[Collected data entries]
§

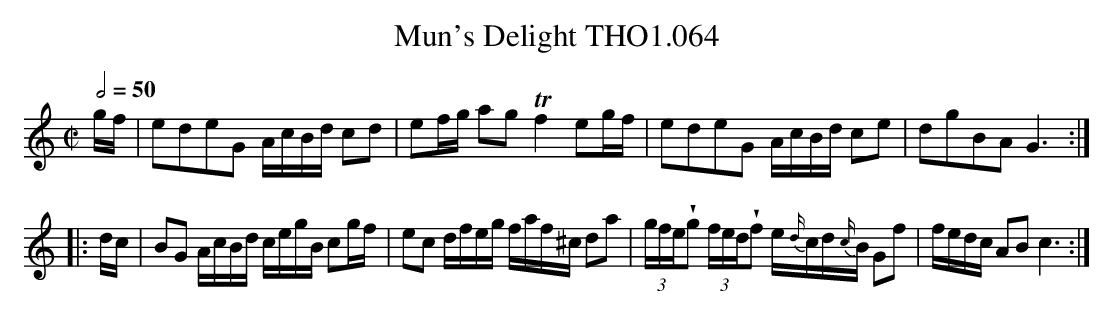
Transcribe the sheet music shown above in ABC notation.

X:1
T:Mun's Delight THO1.064
M:C|
L:1/8
Q:1/2=50
U:w=!wedge!
K:C
g/f/|edeG A/c/B/d/ cd|ef/g/ ag Tf2 eg/f/|\
edeG A/c/B/d/ ce|dgBA G3:|
L:1/16
|:dc|B2G2 AcBd cegB c2gf|e2c2 dfeg faf^c d2a2|\
(3gfewg2 (3fedwf2 e{d/}cd{c/}B G2f2|fedc A2B2 c6:|
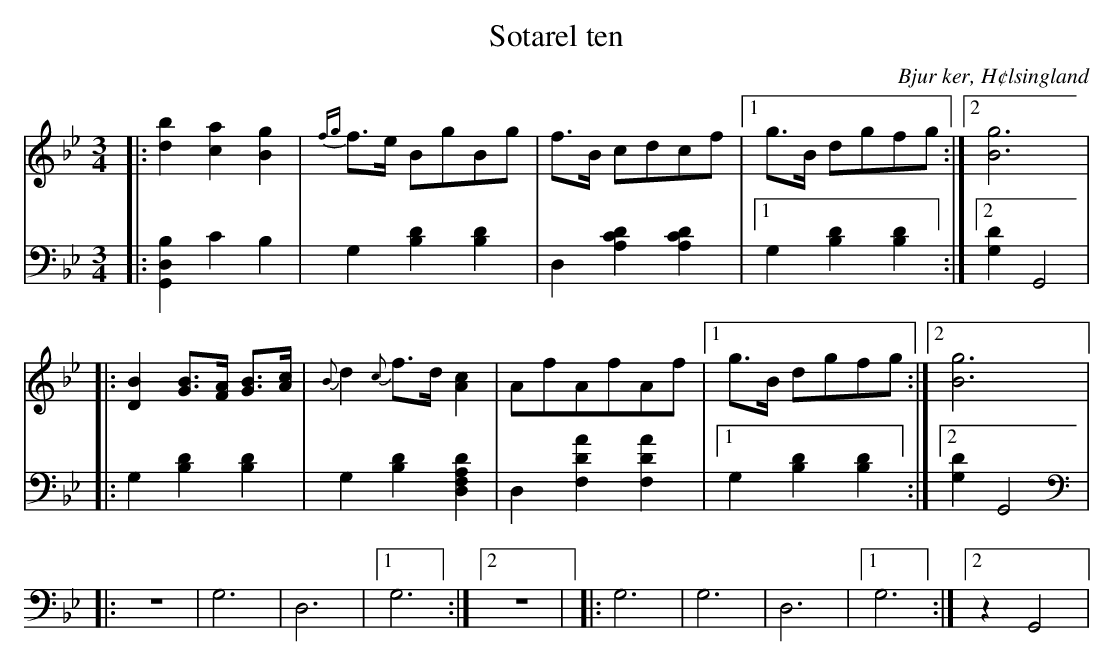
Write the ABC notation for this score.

X:1
T: Sotarel ten
O: Bjur ker, H¢lsingland
M: 3/4
L: 1/8
K: Bb
V:1
V:2
V:3 merge
V:1
|:[d2b2] [c2a2] [B2g2]|{fg}f>e BgBg|f>B cdcf |1g>B dgfg :|2 [B6g6]|
|:[D2B2] [GB]>[FA] [GB]>[Ac]|{B}d2 {c}f>d [A2c2]|AfAfAf |1g>B dgfg :|2 [B6g6]|
V:2 clef=bass
|:[G,,2 D,2B,2] C2 B,2|G,2 [B,2 D2] [B,2 D2]|D,2 [A,2 C2 D2] [A,2 C2 D2]|1G,2 [B,2 D2] [B,2 D2]:|2 [G,2D2] G,,4|
|:G,2 [B,2 D2] [B,2 D2]|G,2 [B,2 D2] [D,2 F,2A,2D2]|D,2 [F,2 A2 D2] [F,2 A2 D2]|1 G,2 [B,2 D2] [B,2 D2] :|2 [G,2D2] G,,4|
V:2 clef=bass
|:z6|G,6|D,6|1G,6:|2 z6|
|:G,6|G,6|D,6|1 G,6 :|2 z2 G,,4|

§

:: EXERCISE ::
Set down every line of the records above unchanged, leaving the pictures out.

:: CORRECT RESULT ::
Transcribe the sheet music shown above in ABC notation.

X:1
T:Mun's Delight THO1.064
M:C|
L:1/8
Q:1/2=50
U:w=!wedge!
K:C
g/f/|edeG A/c/B/d/ cd|ef/g/ ag Tf2 eg/f/|\
edeG A/c/B/d/ ce|dgBA G3:|
L:1/16
|:dc|B2G2 AcBd cegB c2gf|e2c2 dfeg faf^c d2a2|\
(3gfewg2 (3fedwf2 e{d/}cd{c/}B G2f2|fedc A2B2 c6:|
Write the ABC notation for this score.

X:1
T: Sotarel ten
O: Bjur ker, H¢lsingland
M: 3/4
L: 1/8
K: Bb
V:1
V:2
V:3 merge
V:1
|:[d2b2] [c2a2] [B2g2]|{fg}f>e BgBg|f>B cdcf |1g>B dgfg :|2 [B6g6]|
|:[D2B2] [GB]>[FA] [GB]>[Ac]|{B}d2 {c}f>d [A2c2]|AfAfAf |1g>B dgfg :|2 [B6g6]|
V:2 clef=bass
|:[G,,2 D,2B,2] C2 B,2|G,2 [B,2 D2] [B,2 D2]|D,2 [A,2 C2 D2] [A,2 C2 D2]|1G,2 [B,2 D2] [B,2 D2]:|2 [G,2D2] G,,4|
|:G,2 [B,2 D2] [B,2 D2]|G,2 [B,2 D2] [D,2 F,2A,2D2]|D,2 [F,2 A2 D2] [F,2 A2 D2]|1 G,2 [B,2 D2] [B,2 D2] :|2 [G,2D2] G,,4|
V:2 clef=bass
|:z6|G,6|D,6|1G,6:|2 z6|
|:G,6|G,6|D,6|1 G,6 :|2 z2 G,,4|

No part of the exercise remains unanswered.